What Needs to Happen Next
Dr. Kidd notes that voice technology has come a long way but still has a long way to go. Better voice-to-text comprehension is possible — and, indeed, necessary if this tool is going to be of use in the healthcare sector. Getting the accuracy where it needs to be (in terms of both comprehension and data) will be no small feat, but according to Prugar, the greatest threat in this brave new world is going to be security.
“Fraudsters love the phone channel,” said Prugar.
Fraudsters can spoof numbers and social engineer the call to access sensitive medical records and other personal identifying data that they can use for account takeover, identity theft or synthetic identity construction. To combat this, Prugar said organizations will need to implement real-time authentication like anti-spoofing technology, dynamic blacklists and voice biometrics.
The final component of voice tech acceptance is going to be hardest to control, and that’s the people.

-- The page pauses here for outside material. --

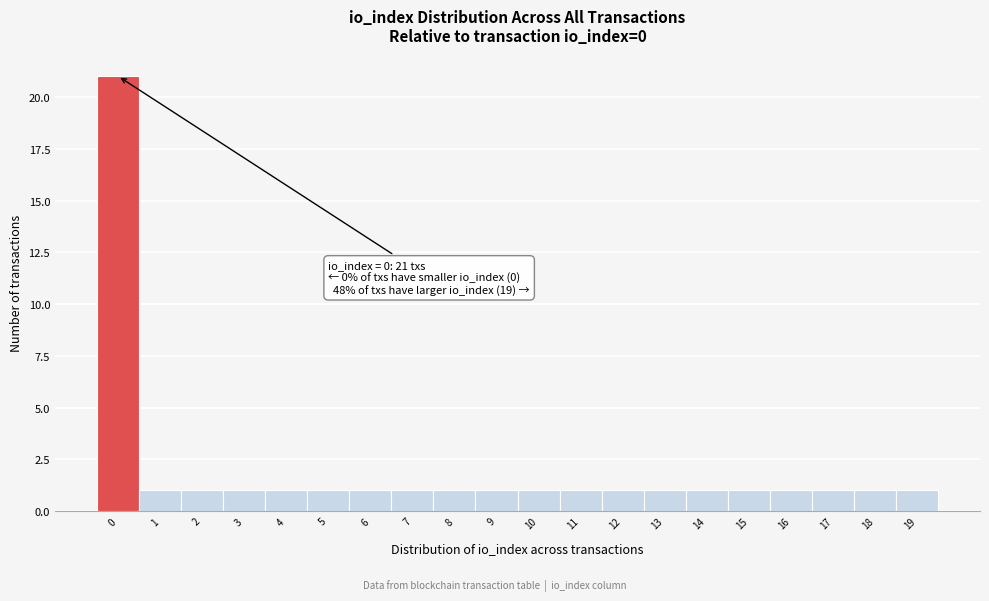

Which range on the x-axis has the tallest bar?

-0.5 to 0.5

“Across the industry, many are putting out chatbots and Alexa interfaces, but call volume is spiking 15 to 20 percent across the board,” said Kim. “You cannot, as a healthcare provider or payer, be in a position of dictating to customers how they should interact with you. You need to be ready to receive your customer service requests across all the different channels that they demand.”
In other words, if people don’t want it, they don’t want it. The tech has to be good enough that consumers want to use it.
Rogers agreed. “Consumer acceptance is significant,” he said. “Think about a time when people said, ‘I’ll never need a website,’ or ‘My flip phone is fine. Why would I need a smart phone?’ Adoption will come, and with it, the need for creating voice skills.”
The final hurdle? “We don’t know how it’s going to be regulated by the FDA,” noted Dr. Kidd. “The FDA has recently created a new unit focused on digital health, but it will be a few years before we know how it shapes up for voice activation specifically, since all FDA regulations pass through Congress.”
Even if people love it, there’s no guarantee that Alexa will narrate our future medical experiences.